Naar het oordeel van de rechtbank is sprake van samenhangende zaken. Voor de rechtsbijstand door gemachtigde krijgen belanghebbenden een vast bedrag per proceshandeling. Deze vergoeding bedraagt € 1.518 omdat de gemachtigde van belanghebbenden beroepschriften heeft ingediend en aan de zitting heeft deelgenomen. Verder zijn er geen kosten gemaakt die vergoed kunnen worden.

5.Beslissing

De rechtbank:
- verklaart de beroepen gegrond;
- vernietigt de uitspraken op bezwaar;
- vermindert de aanslag met aanslagnummer [aanslagnummer 2] .H.76.01 tot een aanslag berekend naar een belastbaar inkomen uit werk en woning van € 33.090 en wijzigt de belastingrentebeschikking in overeenstemming daarmee;
- vermindert de aanslag met aanslagnummer [aanslagnummer 1] .H.76.01 tot een aanslag berekend naar een belastbaar inkomen uit werk en woning van € 21.989 en wijzigt de belastingrentebeschikking in overeenstemming daarmee;
- bepaalt dat de inspecteur het griffierecht van in totaal € 98 aan belanghebbenden moet vergoeden;
- veroordeelt de inspecteur tot betaling van € 1.518 aan proceskosten aan belanghebbenden.

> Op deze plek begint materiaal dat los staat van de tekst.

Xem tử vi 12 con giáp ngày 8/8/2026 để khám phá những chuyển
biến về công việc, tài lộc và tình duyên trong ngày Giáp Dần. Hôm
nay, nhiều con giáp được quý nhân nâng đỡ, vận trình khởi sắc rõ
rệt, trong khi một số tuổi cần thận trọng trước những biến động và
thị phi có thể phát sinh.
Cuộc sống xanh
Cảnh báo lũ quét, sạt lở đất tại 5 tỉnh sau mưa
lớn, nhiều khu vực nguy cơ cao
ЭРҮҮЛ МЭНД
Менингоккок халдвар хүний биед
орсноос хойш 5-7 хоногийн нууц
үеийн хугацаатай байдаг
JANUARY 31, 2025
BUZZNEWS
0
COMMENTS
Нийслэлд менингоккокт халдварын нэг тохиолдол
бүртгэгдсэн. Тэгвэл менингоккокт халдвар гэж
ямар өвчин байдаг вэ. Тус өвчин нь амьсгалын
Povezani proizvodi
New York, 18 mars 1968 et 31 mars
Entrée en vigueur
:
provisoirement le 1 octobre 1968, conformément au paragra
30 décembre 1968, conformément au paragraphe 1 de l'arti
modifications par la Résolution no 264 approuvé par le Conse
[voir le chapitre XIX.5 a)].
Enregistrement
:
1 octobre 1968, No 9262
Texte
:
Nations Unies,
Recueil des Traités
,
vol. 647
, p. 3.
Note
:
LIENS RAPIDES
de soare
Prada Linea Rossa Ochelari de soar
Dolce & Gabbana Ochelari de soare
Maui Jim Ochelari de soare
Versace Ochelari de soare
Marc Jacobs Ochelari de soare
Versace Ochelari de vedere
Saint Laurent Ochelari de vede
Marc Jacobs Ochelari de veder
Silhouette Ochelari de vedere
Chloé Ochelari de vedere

Deze uitspraak is gedaan door mr. drs. M.H. van Schaik, rechter, in aanwezigheid van
mr. A.S. Wiskerke-Hovanesian, griffier, op 17 november 2022 en openbaar gemaakt door middel van geanonimiseerde publicatie op www.rechtspraak.nl.
griffier
rechter
Een afschrift van deze uitspraak is verzonden aan partijen op:
Rechtsmiddel
Tegen deze uitspraak kunnen partijen binnen zes weken na de verzenddatum hoger beroep instellen bij het gerechtshof te ‘s-Hertogenbosch (belastingkamer), Postbus 70583,
5201 CZ ’s-Hertogenbosch.
Bij het instellen van hoger beroep dient het volgende in acht te worden genomen:
1. bij het beroepschrift wordt een afschrift van deze uitspraak overgelegd.

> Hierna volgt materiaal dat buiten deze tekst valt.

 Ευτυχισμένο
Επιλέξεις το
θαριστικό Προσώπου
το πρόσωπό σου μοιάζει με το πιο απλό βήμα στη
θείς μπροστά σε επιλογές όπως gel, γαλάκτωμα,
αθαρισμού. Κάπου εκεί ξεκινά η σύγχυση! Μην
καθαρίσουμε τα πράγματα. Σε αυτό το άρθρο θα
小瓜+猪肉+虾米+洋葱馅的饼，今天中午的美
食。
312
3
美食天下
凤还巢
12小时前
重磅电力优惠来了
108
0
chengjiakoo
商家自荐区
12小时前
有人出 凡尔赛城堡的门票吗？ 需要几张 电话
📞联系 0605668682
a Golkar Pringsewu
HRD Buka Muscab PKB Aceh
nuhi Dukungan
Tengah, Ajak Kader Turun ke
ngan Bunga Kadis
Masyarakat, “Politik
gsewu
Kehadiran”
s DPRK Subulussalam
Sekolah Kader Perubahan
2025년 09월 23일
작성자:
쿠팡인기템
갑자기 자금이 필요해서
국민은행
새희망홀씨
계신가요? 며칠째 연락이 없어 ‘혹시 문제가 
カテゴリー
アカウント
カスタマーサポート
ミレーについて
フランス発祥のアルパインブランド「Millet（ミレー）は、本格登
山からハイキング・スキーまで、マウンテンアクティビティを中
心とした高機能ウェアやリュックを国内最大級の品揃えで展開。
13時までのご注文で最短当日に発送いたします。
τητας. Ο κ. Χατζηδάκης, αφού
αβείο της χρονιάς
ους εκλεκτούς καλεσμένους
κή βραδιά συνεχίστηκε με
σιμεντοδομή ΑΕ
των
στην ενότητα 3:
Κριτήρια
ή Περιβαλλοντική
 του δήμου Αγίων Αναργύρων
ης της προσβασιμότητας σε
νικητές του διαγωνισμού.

2 - het beroepschrift moet ondertekend zijn en ten minste het volgende vermelden:
a. de naam en het adres van de indiener;
b. een dagtekening;
c. een omschrijving van de uitspraak waartegen het hoger beroep is ingesteld;
d. de gronden van het hoger beroep.
Voor burgers is het mogelijk hoger beroep digitaal in te stellen. Hiervoor kan gebruik worden gemaakt van de formulieren op Rechtspraak.nl / Digitaal loket bestuursrecht.